On March 31, 2011, Judge Blanche M. Manning of the United States District Court for the Northern District of Illinois issued an order cutting short yet another mass copyright infringement lawsuit in which the plaintiff failed to follow the basic rules that govern the proper procedure for suing multiple defendants. The court severed 799 of the 800 defendants from the case entirely, after many of them (including several Booth Sweet LLP clients) fought back with motions to quash.
Last year, in Millenium TGA, Inc. v. Does 1-800, Case No. 1:10-cv-05603 (N.D. Ill. filed Sept. 2, 2010), Millenium TGA (describing itself as “a pioneering company in the transexual adult entertainment niche”) sued 100 unnamed defendants, alleging they had all infringed its copyrights by downloading and sharing files using BitTorrent; they amended the count upward to 800 defendants on November 8, 2010. Judge Manning initially authorized Millenium to subpoena various Internet service providers to get the defendants’ contact information. But this week, she identified two glaring problems with the lawsuit: Millenium had not shown why all 800 defendants belonged in the case together, or why Illinois was the proper venue for the case.
Improper Joinder. Under Federal Rule of Civil Procedure 20(a)(2), a plaintiff can sue more than one defendant in the same case if “(A) any right to relief is asserted against them jointly, severally, or in the alternative with respect to or arising out of the same transaction, occurrence, or series of transactions or occurrences; and (B) any question of law or fact common to all defendants will arise in the action.” But when the plaintiff claims to have been harmed by different defendants in different ways – for example, accusing defendants of downloading different files – the defendants don’t have the kind of common relationship that supports joining their claims in the same lawsuit.
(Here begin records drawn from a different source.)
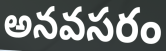
అనవసరం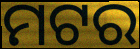
ମଟରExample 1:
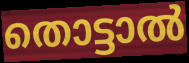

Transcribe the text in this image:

തൊട്ടാൽ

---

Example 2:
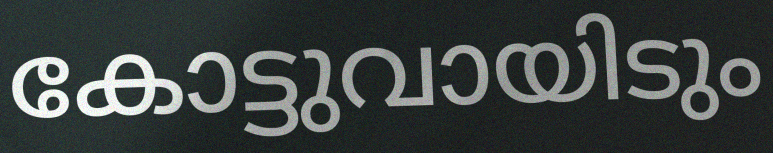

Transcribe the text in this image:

കോട്ടുവായിടും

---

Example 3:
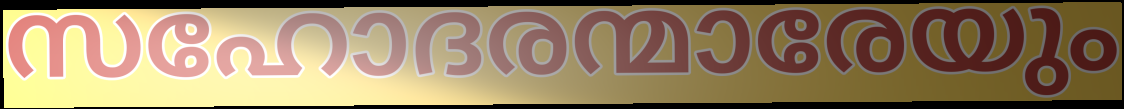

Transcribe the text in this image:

സഹോദരന്മാരേയും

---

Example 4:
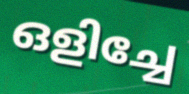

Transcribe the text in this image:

ഒളിച്ചേ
Judge Manning extensively quoted from cases cited in Booth Sweet’s motion to quash, agreeing with the reasoning and concluding that the Rule had not been satisfied.
Improper Venue. Millenium wasn’t just going after defendants in Northern Illinois; most if not all of the defendants live elsewhere. This was brought home to the judge, who emphasized that “potential defendants [were] located all over the country with no discernible ties to this district. Indeed, at least five motions to quash have been filed in this case in the past week.” None of those motions, including the one filed by Booth Sweet LLP, was for a defendant in Illinois. Judge Manning wondered why the suit was filed there in the first place: “The plaintiff’s complaint points to no facts indicating why venue is appropriate in the Northern District of Illinois. The plaintiff is a Hawaii corporation with its principal place of business in California. As far as the plaintiff knows, none of the defendants are located in Illinois….” (Emphasis added.) You know something? We wondered the same thing ourselves.
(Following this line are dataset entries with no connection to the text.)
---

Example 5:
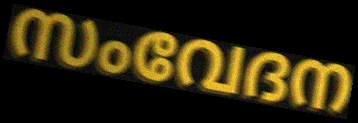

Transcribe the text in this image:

സംവേദന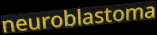
neuroblastoma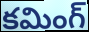
కమింగ్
Today’s Lesson. This is just one case in a wave of copyright infringement litigation suits filed by a handful of law firms over the last year, targeting tens of thousands of defendants. While Judge Manning has added to the growing pile of flawed cases tossed by the courts, the plaintiffs (and their lawyers) have raked in untold thousands in settlements from defendants who choose to settle the claims to avoid expensive litigation in a faraway federal court. One lesson from Judge Manning’s decision for plaintiffs (and their lawyers) could be: breaking the rules won’t help you make your case. And for people who get threatening letters from plaintiff’s attorneys or notices of impending lawsuits from their ISPs, there’s another lesson: Don’t be intimidated. You can win if you fight back.